The transient response for FOM

Fig. 11
figure 11

The steady-state response for the FOM

The frequency response for the FOM is shown in Fig. 12; we can detect that the FOM has a minor phase lag equal to \({45}^{^\circ }\), an infinity gain margin, and a phase margin \({135}^{^\circ }\) at a frequency equal to 100 Hz. Hence, the FOM is stable and can be used to design the closed-loop system.

Fig. 12
figure 12

The frequency response for the FOM

5.2 Comparison study

By contrasting the proposed model with another integer model built using the same experimental data and the MATLAB system identification toolbox, the model's validity can be checked. The selection of the integer model was dependent on many iterative processes.

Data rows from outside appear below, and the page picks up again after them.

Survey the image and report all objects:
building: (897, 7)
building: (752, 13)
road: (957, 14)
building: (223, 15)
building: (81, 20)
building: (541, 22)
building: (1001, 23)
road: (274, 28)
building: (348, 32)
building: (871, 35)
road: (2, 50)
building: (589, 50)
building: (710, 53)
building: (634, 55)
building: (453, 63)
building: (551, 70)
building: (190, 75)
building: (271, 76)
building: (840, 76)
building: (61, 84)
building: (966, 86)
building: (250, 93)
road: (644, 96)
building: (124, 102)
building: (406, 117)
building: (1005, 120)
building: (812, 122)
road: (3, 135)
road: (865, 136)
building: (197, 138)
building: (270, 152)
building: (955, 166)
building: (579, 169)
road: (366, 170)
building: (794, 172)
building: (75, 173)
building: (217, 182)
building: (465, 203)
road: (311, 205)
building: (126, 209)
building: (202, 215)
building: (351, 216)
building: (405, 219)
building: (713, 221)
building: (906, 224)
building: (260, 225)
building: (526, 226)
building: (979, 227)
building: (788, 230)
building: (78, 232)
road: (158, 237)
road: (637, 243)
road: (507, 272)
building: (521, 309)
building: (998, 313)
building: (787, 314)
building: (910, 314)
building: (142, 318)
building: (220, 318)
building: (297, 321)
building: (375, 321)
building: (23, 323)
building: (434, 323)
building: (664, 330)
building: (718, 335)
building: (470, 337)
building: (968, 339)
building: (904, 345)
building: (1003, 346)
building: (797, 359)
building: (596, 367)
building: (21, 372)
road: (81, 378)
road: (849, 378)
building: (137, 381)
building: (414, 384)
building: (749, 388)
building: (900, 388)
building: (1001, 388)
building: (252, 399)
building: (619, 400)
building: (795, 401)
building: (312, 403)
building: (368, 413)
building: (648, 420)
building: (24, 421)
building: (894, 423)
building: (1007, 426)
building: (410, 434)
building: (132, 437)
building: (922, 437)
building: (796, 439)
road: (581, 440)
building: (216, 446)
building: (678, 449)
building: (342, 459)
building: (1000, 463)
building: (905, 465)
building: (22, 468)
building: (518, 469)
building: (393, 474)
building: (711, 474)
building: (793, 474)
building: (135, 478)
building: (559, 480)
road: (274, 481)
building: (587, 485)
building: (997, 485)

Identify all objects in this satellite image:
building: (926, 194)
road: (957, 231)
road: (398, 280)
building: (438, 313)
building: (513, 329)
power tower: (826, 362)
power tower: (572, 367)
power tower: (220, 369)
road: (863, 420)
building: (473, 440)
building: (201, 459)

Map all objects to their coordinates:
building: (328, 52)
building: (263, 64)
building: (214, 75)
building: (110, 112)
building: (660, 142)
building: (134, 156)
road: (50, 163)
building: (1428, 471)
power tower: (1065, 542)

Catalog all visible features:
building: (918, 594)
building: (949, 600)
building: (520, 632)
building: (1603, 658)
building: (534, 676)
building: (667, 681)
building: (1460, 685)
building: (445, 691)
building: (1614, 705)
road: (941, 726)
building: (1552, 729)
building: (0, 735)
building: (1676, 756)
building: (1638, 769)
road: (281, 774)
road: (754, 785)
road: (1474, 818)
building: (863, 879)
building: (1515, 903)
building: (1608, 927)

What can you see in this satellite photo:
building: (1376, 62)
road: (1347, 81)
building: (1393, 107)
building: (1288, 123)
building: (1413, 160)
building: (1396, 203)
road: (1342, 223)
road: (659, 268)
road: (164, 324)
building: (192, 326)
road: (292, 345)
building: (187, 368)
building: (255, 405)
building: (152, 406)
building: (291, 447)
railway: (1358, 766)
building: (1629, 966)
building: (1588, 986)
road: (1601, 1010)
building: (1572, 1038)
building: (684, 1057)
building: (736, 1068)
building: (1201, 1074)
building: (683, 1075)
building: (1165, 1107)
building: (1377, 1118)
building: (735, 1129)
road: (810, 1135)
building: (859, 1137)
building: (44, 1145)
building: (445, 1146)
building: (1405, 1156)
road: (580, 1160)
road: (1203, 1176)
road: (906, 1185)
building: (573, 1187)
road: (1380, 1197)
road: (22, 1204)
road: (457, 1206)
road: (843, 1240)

The best-fitted IOM shows an accuracy of 93.74%. Figure 13 illustrates the fitting between the measured output data and the IOM output. When the FOM is compared to the IOM, it is revealed that the accuracy of the FOM is higher. It is clear from Figs. 13 and 14 that the performance of the FOM is better than the IOM; then, the results show the validity of the proposed technique for constructing a FOM for the PV system. Table 3 displays a comparison of the FOM frequency response with the IOM frequency response. In [21], an IOM for the PV system is built using the system identification approach and shows an accuracy of 93.98%, so the constructed FOM in this paper shows better accuracy.

Fig. 13
figure 13

The fitting of the Measured output data and IOM output

Fig. 14
figure 14

The frequency response for FOM and IOM

Table 3 Frequency response comparison between FOM and IOM

5.3 Model validation

The accuracy of the selected model structure is tested by evaluating its behavior with a validation data set that has not been used before. The validation data set is collected from the PV system with artificial partial shading. A plastic sheet is used to cover the module at t \(=\) 120 s. The newly collected measured data are compared with the output of the identified model in Eq. (23).

Figure 15 shows the fitting of the validation data and the FOM output. It can be seen that the validation data match the FOM output well with 93.43% accuracy, the error norm is 97.2661, and the maximum squared error is 0.71. This demonstrates that the model estimating procedure is successful and that it is robust enough to handle a variety of inputs.

Fig. 15
figure 15

The fitting of the validation data and the FOM

6 Conclusion

In this paper, the PV system's dynamical fractional-order model is driven by the system identification approach. The identification process is based on the least squares technique for minimizing the error between the model output and the measured data. The Levenberg–Marquardt algorithm is used to estimate the parameters of the model using the measured input–output data. The FOMCON toolbox in MATLAB is applied here to construct the desired model, and the FOM shows an accuracy of 96.72%. Matignon's stability theorem verifies the stability of the fractional model, demonstrating that the created model is stable. An integer-order model is built and its performance is estimated to demonstrate the fractional-order model validation. Simulation results show that the FOM is more stable than the IOM, whereas the phase margin of the FOM is greater than the phase margin of the IOM and so the phase shift is. Such that the design of the controller for a closed-loop system is simpler for FOM than IOM.

In future works, a new MPPT technique can be developed using system identification of PV systems based on FOMs, whereas the reference voltage can be obtained as the output of the FOM and the irradiance or temperature as the input. The PV voltage is measured and compared with the reference voltage; then, the error can be minimized by the PID controller, fuzzy logic controller, or any optimization technique.